TEXTE DU DOCUMENT:
+ + + + + + +

Ceci n’est pas une pub

Amis messins, bonjour ! Je vous écris depuis la pointe Bretagne où l’on n’échappe pas plus qu’ailleurs à la connerie publicitaire. Je dirais même qu’on y échappe d’autant moins qu’apparemment, la Bretagne fait vendre.

Je m’explique : vous n’êtes pas sans savoir que sous la IIIe République, les affreux vieillards au pouvoir étaient obsédés par l’envie de « reconquérir » l’Alsace et la Moselle, moins pour le bonheur des pékins qui y habitaient (et qui n’en avaient probablement rien à foutre, tant il est vrai qu’entre être dirigé par d’affreux vieillards français ou d’affreux vieillards allemands, il n’y a pas une grande différence) que pour les ressources minières de la région (bon, je reconnais que s’ils n’y étaient pas finalement arrivés, aujourd’hui, je n’écrirais peut-être pas pour le Graoully). Aussi ont-ils donné l’ordre, du fond de leur châteaux, que l’on implante le sentiment patriotique dans la cervelle des jeunes à coups de burin, suivant des méthodes pédagogiques que l’école catholique, contre laquelle la République avait dû lutter, n’aurait pas reniées : les jeunes devaient ainsi être prêts pour la grande boucherie grâce à laquelle les généreux capitalistes français (cocorico, mettez l’accent sur « français », mauvais citoyen !) ont pu s’enrichir sur le dos des mineurs d’Alsace et de Lorraine avant de se barrer avec leurs millions là où c’était désormais plus rentable. Pour obtenir ce merveilleux résultat, pur fruit d’une propagande savamment orchestrée, d’une jeunesse sacrifiée sur l’autel du profit, un des moyens déployés étaient le suivant : au lieu de se contenter d’apprendre aux jeunes à parler correctement la langue officielle de la République, on leur a carrément interdit de parler dans la langue que parlaient leurs parents. Et oui, à cette époque pas si lointaine encore, il était encore monnaie courante de parler en tant que langue maternelle une langue que l’on qualifierait aujourd’hui de « régionale » ; il en allait ainsi depuis des siècles, les paysans ne parlaient que la langue de leur terroir, sans en connaître aucune autre, sans se poser de questions, et du jour au lendemain, il fallut éradiquer cette habitude… Entendons-nous bien : je ne renie pas la langue française, on n’en a jamais parlé d’autre chez moi, et pour rien au monde je ne reviendrais en arrière pour parler breton. Je veux seulement vous faire comprendre que la métropole avait tout fait, pendant des années, pour tuer la culture régionale bretonne : le fameux panneau « défense de cracher et de parler breton » est encore très présent dans les mémoires… Alors, quand on voit aujourd’hui !

+ + + + + + +

MATÉRIEL DE L'EXERCICE:
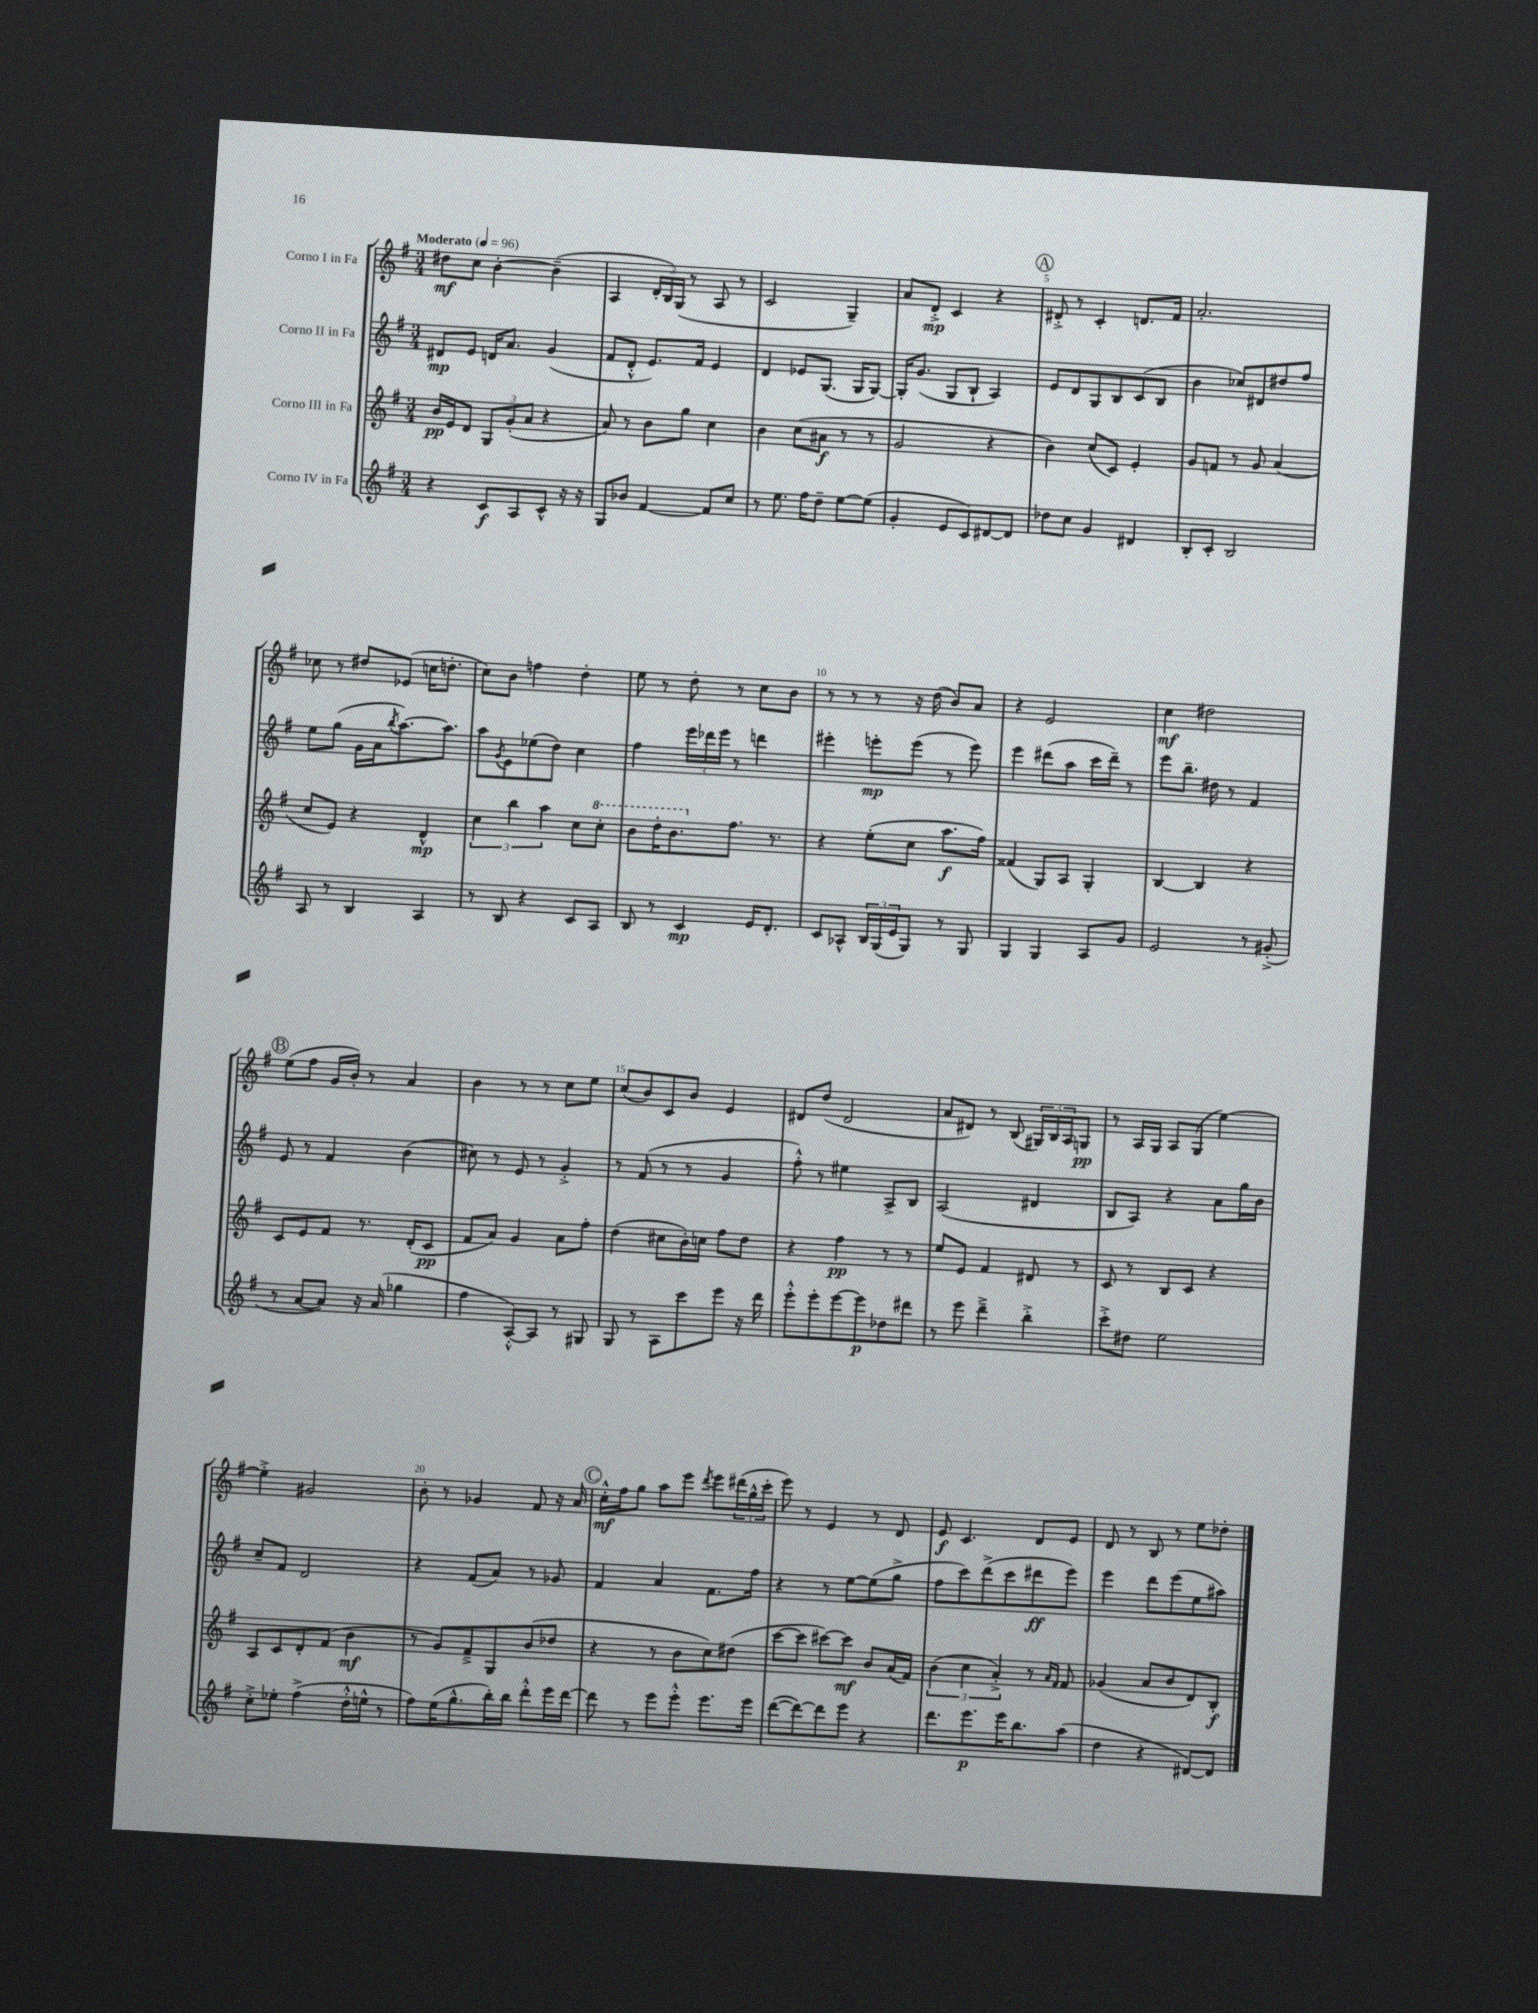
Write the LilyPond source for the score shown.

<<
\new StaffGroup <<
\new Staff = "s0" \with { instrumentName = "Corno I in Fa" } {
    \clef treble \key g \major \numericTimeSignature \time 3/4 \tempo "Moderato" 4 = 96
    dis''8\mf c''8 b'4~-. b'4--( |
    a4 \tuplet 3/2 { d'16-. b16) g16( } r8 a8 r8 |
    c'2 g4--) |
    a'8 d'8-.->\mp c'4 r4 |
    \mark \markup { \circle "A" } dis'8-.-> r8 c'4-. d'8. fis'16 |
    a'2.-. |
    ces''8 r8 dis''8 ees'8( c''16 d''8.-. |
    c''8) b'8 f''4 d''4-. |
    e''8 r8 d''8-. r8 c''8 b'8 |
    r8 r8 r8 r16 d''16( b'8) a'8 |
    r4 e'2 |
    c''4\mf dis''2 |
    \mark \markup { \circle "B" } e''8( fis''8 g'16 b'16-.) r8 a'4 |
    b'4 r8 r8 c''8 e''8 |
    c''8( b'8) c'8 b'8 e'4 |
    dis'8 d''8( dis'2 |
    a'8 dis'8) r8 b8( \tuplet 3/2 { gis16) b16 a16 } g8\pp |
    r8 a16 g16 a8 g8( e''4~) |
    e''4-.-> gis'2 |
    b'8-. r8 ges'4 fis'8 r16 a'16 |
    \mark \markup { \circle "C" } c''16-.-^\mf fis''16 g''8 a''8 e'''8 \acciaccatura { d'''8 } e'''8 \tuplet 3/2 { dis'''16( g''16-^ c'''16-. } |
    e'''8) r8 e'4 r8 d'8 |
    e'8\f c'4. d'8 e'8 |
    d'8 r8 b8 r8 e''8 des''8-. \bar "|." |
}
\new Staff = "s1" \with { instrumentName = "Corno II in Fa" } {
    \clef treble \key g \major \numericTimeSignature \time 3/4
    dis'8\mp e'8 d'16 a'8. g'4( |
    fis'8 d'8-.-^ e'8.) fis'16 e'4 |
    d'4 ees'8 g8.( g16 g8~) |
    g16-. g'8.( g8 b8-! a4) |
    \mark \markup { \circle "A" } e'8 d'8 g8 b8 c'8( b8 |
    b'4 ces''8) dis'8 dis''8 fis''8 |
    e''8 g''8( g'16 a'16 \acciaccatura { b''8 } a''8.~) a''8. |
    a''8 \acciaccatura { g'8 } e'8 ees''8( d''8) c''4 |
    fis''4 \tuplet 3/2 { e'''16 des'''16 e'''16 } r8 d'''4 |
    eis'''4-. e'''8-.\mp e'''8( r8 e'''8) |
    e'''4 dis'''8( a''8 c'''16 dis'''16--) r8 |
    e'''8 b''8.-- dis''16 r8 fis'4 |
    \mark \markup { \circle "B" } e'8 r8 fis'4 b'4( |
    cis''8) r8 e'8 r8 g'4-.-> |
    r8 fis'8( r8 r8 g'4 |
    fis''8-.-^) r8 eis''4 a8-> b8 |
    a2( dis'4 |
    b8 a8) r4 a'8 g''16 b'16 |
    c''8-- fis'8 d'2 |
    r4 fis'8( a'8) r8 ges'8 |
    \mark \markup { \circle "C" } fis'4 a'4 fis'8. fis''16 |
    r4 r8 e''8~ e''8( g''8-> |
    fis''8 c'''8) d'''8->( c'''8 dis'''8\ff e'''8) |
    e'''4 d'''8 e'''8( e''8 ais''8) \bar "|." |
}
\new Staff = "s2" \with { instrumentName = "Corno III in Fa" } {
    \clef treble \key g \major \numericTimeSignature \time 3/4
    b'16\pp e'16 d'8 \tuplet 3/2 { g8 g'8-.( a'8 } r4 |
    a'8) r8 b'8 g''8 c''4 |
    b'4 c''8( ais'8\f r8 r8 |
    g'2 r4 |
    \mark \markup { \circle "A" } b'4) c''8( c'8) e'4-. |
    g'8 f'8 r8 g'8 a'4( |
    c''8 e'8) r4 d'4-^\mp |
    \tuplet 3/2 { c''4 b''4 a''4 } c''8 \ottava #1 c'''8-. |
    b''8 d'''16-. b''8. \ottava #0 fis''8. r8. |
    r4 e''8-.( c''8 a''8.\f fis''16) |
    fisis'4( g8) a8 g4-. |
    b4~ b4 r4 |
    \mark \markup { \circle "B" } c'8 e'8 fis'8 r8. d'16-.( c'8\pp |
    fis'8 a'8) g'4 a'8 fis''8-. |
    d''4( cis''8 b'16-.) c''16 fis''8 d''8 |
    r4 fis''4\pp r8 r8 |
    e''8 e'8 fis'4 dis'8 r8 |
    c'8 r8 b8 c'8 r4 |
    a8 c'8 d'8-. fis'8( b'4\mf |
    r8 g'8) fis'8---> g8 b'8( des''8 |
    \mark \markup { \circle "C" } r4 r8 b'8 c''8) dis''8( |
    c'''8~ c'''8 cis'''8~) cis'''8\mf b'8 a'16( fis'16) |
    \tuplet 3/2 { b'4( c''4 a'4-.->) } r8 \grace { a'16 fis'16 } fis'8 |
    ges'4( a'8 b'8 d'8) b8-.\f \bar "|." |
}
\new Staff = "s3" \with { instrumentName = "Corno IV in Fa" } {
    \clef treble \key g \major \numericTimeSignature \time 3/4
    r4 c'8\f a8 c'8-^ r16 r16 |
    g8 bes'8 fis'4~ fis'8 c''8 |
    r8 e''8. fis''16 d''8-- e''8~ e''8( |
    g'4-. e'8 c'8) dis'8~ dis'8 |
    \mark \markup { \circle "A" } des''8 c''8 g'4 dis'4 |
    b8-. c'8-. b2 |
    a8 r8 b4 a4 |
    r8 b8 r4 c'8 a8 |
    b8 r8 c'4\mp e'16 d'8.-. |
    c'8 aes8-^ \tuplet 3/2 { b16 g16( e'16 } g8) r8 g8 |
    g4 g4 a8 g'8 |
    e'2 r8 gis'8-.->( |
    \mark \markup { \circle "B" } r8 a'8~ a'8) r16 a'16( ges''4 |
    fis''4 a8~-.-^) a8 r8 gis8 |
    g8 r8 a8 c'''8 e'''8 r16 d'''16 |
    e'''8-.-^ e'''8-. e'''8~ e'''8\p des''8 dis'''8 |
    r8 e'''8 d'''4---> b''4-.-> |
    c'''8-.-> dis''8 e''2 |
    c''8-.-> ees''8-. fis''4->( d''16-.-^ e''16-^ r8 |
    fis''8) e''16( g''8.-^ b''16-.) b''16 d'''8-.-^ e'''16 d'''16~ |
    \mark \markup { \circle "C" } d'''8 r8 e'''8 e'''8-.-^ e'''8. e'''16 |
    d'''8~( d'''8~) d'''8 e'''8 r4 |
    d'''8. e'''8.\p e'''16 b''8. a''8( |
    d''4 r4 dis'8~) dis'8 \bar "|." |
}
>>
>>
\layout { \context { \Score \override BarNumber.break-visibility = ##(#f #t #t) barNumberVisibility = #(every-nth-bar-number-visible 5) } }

+ + + + + + +

SÉRIE DE TÂCHES:
1: Répondez aux questions suivantes à partir du texte sur la publicité et la Bretagne.
(a) D'où le texte est-il écrit ?
(b) Quelles régions les dirigeants de la IIIe République voulaient-ils « reconquérir » ?
(c) Quelle inscription du fameux panneau le texte cite-t-il ?
2: Filtrez les lignes en recopiant chaque ligne qui contient la chaîne « acciaccatura ». La casse compte.

RÉPONSES PAR TÂCHE:
1:
(a) De la pointe Bretagne.
(b) L'Alsace et la Moselle.
(c) « défense de cracher et de parler breton »

2:
    \mark \markup { \circle "C" } c''16-.-^\mf fis''16 g''8 a''8 e'''8 \acciaccatura { d'''8 } e'''8 \tuplet 3/2 { dis'''16( g''16-^ c'''16-. } |
    e''8 g''8( g'16 a'16 \acciaccatura { b''8 } a''8.~) a''8. |
    a''8 \acciaccatura { g'8 } e'8 ees''8( d''8) c''4 |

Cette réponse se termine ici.